One is the economic advantage mentioned earlier of natural gas power plants over coal plants. Combined-cycle gas-fired plants cost about half as much to build as coal-fired plants. They can be built in about a third of the time. They also have a better heat rate in converting raw energy into kilowatts. Unlike coal plants, gas plants can operate at 95% utilization. Since these advantages only accrue from new construction, it will be especially useful in areas of rapidly increasing electricity demand. As explained above, this includes every region of the world (but especially developing regions).
Assuming 3.3% per year GDP growth and no carbon emissions reduction treaty through 2015, emissions are projected to increase by half: 33% in OECD countries and 67% in others. If GDP is higher, we could see a 70% increase. However, even if natural gas and renewables entirely substitute for new coal capacity, the carbon emissions will increase by 38% from 1996 levels.
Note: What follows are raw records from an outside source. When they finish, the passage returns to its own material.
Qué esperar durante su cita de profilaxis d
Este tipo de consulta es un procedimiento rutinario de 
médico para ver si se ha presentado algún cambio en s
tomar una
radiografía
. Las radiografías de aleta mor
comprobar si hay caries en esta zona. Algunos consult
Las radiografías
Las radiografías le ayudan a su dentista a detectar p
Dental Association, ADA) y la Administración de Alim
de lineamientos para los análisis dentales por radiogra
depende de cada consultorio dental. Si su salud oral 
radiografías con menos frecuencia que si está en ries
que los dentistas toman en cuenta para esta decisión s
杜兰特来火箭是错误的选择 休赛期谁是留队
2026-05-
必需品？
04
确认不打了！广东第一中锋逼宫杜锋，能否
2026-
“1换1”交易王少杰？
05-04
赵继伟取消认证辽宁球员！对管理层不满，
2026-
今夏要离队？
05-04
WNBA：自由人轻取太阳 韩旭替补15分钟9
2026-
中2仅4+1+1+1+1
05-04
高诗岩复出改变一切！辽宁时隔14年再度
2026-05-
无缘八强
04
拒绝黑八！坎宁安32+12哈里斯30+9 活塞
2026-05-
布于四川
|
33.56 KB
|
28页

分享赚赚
A concrete example of the natural gas advantage is the United Kingdom. (Fig. 9) In the 1980s, the British ridiculed the concept of generating electricity from gas. However, in 1993, Enron began operating one of the world's largest gas-fired combined-cycle power projects, at Teesside, on the east coast of England. When you add coal-to-gas substitutions in other areas, you understand why UK CO2 emissions are declining and are well below 1970 levels. If the United Kingdom can resist the temptation of a gas moratorium, it will have less trouble than its peers complying with a greenhouse gases treaty. This is because natural gas plants emit much less carbon dioxide, nitrogen oxides and sulfur dioxide than coal. (Fig. 10)
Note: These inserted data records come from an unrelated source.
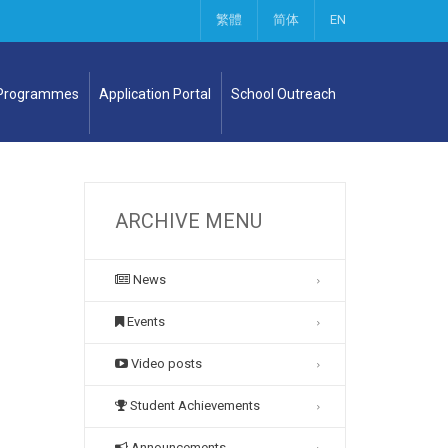
繁體
简体
EN
 Programmes
Application Portal
School Outreach
ARCHIVE MENU
News
Events
Video posts
Student Achievements
Announcements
Renewable sources, of course, are cleaner still. Al-though wind and solar plants are not yet competitive with natural gas for grid use, solar power is used increasingly for off-grid locations and wind power is closing in on coal. Solar costs have fallen 75% since the early 1980s but remain high; wind costs have fallen 70%. We expect renewable sources to increase to satisfy a tenth of world demand by 2015, but this estimate depends on strong hydroelectric growth, which is controversial among some environmentalists.
We expect to see not only a convergence of gas and electricity, but also a convergence of environmental and economic efficiency. Efficient power is clean power.
Conclusion
This world's rediscovering efficiently. Citizens who once let governments tell them where to buy power and what to pay are now increasing their power by making these choices for themselves. Where people governed themselves inefficiently through states, they now govern themselves efficiently by household. Communities around the world who 10 years ago got their power from regulated monopolies or state-owned power plants, or went without power entirely, are all converging toward real competition and greater access to resources.
What lesson should be drawn from the trends outlined in this article? I would argue that each story teaches that in-dividual choice and competition are the strongest forces for efficiency, value, a cleaner earth, and more reliable energy supplies and services.
Governments, even democratic governments, can have these goals, but only through markets can free peoples achieve them. Free elections confer legitimacy, but not perfect wisdom. What democracy cannot achieve, liberty can.